TEXT BLOCK START
- The decision comes after an independent adviser hired to review the transaction declared that Carbacid’s offer to buy BOC Kenya at Sh63.5 per share undervalues the industrial and medical gases manufacturer by 30.8 per cent.
- Dyer and Blair Investment Bank wrote to the board of BOC, stating that the company has a fair value of Sh91.76 or an aggregate of Sh1.7 billion.
- This is Sh552 million more than Carbacid’s total bid price of Sh1.2 billion.
BOC Kenya has opted not to recommend the company’s takeover by Carbacid Investments to its shareholders, marking a rare instance where the board of a Nairobi Securities Exchange-listed firm has opted to sit on the fence while it is being acquired.
The decision comes after an independent adviser hired to review the transaction declared that Carbacid’s offer to buy BOC Kenya at Sh63.5 per share undervalues the industrial and medical gases manufacturer by 30.8 per cent.
Dyer and Blair Investment Bank wrote to the board of BOC, stating that the company has a fair value of Sh91.76 or an aggregate of Sh1.7 billion.
This is Sh552 million more than Carbacid’s total bid price of Sh1.2 billion.
BOC has responded to Dyer and Blair’s opinion by telling its shareholders that it will not tell them whether or not to sell their shares to Carbacid.
“Having carefully considered the opinion of the independent adviser … the board unanimously agrees that the price of Sh63.5 does not reflect a fair value of the company,” BOC says in a circular to shareholders.
“Your board has therefore for the foregoing reasons resolved NOT to recommend the offer for acceptance by shareholders. Shareholders are therefore encouraged to obtain independent professional advice from their professional advisers regarding the merits of accepting or not accepting the offer.”
The investment bank’s assessment looks set to complicate the transaction in which BOC’s majority shareholder, BOC Holdings, has already committed to sell its 65.38 per cent stake to Carbacid at the Sh63.5 per share offer price.
Sources familiar with the matter told Business Daily that BOC’s decision not to recommend the buyout is aimed at avoiding potential lawsuits from disgruntled investors who have been emboldened by Dyer and Blair’s opinion. They include businessman Ngugi Kiuna, a former chairman of BOC and the second-largest investor in the company with 1.4 million shares equivalent to a 7.6 per cent stake.
TEXT BLOCK END
# WORK INSTRUCTION 1
Answer these questions from the article on Carbacid's bid for BOC Kenya:
(a) What fair value per share did Dyer and Blair Investment Bank give for BOC?
(b) What percentage stake has BOC Holdings committed to sell to Carbacid?
(c) How many BOC shares does Ngugi Kiuna hold?
# WORK INSTRUCTION 2
Continue the article on Carbacid's bid for BOC Kenya, starting after its last sentence.
The material that comes next has no connection to the article on Carbacid's bid for BOC Kenya.
DATASET EXTRACT START
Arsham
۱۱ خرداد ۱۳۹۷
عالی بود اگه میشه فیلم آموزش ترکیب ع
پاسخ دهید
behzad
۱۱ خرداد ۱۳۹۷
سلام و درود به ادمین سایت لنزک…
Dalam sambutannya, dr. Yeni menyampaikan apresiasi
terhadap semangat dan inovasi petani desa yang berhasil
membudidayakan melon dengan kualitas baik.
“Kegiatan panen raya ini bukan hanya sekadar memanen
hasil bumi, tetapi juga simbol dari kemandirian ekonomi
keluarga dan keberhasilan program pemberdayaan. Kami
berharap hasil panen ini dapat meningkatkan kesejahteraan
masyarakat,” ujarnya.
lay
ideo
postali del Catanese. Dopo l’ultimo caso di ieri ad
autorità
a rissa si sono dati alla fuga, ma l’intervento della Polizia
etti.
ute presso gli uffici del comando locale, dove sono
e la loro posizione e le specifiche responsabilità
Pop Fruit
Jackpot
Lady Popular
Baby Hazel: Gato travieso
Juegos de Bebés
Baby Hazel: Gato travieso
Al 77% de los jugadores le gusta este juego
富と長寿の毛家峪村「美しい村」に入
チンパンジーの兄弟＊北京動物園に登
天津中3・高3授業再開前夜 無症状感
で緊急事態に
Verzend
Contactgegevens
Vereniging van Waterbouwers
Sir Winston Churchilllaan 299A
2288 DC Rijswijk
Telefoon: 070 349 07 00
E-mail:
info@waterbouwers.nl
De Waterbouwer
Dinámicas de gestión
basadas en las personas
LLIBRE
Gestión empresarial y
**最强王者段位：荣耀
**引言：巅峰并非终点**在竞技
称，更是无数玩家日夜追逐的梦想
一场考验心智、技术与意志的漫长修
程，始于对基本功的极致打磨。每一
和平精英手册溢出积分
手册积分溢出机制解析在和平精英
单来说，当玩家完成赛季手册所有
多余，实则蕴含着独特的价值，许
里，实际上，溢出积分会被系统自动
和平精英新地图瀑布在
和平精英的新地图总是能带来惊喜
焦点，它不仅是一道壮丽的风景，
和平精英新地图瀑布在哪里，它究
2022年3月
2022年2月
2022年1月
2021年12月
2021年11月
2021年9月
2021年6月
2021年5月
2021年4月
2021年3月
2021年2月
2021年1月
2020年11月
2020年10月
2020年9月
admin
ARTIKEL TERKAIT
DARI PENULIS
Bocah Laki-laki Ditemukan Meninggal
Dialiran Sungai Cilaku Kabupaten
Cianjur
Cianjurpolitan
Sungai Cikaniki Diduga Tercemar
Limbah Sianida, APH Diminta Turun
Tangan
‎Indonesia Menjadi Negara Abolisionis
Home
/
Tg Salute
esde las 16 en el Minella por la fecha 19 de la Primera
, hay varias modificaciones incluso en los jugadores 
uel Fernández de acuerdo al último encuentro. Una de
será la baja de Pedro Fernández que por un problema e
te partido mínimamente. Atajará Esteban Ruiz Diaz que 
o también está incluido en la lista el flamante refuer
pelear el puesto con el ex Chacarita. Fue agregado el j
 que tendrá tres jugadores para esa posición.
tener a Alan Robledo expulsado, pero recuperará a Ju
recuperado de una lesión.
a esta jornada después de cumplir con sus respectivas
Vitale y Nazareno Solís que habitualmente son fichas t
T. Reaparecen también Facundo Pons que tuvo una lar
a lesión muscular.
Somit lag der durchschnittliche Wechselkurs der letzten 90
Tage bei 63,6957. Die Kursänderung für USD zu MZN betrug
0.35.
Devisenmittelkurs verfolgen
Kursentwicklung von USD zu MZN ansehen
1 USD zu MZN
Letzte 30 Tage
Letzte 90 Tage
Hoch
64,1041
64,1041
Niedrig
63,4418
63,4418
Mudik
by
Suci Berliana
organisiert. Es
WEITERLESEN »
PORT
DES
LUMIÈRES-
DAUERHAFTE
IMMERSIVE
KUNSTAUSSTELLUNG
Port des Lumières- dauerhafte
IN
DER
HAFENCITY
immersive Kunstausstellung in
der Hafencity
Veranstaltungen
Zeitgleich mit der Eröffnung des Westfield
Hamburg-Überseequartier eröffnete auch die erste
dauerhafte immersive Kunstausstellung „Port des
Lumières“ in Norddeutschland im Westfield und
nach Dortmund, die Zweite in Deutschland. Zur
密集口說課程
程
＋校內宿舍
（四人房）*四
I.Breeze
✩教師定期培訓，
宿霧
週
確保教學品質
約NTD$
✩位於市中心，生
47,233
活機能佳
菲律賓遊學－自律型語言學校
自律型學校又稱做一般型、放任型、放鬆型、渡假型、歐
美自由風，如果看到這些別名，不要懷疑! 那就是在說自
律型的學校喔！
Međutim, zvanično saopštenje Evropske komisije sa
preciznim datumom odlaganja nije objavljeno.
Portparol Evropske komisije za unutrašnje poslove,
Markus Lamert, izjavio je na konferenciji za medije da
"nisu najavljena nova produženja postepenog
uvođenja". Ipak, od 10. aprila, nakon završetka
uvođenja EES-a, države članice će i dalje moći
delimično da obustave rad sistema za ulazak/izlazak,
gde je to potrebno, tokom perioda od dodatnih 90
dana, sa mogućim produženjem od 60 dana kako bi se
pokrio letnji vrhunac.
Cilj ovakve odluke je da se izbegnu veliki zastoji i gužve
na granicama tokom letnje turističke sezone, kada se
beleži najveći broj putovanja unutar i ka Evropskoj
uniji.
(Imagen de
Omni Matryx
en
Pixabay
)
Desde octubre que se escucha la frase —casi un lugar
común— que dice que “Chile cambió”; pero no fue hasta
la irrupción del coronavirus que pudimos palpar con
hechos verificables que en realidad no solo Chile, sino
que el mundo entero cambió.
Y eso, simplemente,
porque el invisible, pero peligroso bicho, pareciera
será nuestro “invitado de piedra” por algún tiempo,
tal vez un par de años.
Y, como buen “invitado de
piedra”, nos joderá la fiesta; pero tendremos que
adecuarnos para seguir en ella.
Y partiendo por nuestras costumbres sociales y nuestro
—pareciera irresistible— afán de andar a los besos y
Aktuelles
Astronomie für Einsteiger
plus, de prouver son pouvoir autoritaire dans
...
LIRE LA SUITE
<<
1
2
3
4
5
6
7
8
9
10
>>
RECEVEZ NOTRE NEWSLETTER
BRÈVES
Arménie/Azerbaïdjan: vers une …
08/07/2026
DATASET EXTRACT END
# ANSWER BOX 1
(a) Sh91.76 per share.
(b) 65.38 per cent.
(c) 1.4 million shares.

# ANSWER BOX 2
Mr Kiuna says the takeover process is shrouded in secrecy, making it difficult to evaluate the fairness of Carbacid’s offer.
“I have tried to get a copy of the agreement between BOC Holdings and Carbacid to no avail. I have written to Capital Markets Authority, BOC Kenya and BOC Holdings requesting this document but nothing has been forthcoming,” Mr Ngugi said.
“How can CMA authorise this transaction without seeing the agreement and making the same available to shareholders?”
The deal between Carbacid and BOC has certain unspecified conditions, including “that the offer is made at Sh63.5 or higher.”
BOC warned potential dissenting shareholders that they could face compulsory buyout or retain stakes in a company whose shares do not trade on the NSE should Carbacid hit ownership thresholds allowing it to delist the medical gases manufacturer or squeeze out its minority investors.
Despite the controversy, Carbacid plans to continue with the buyout and intends to purchase as many BOC shares as will be made available at the Sh63.5 per share offer price.
“The offer is NOT conditional as to acceptances. This means that its success does not depend on the offerors achieving a given level of acceptances,” BOC says in the circular.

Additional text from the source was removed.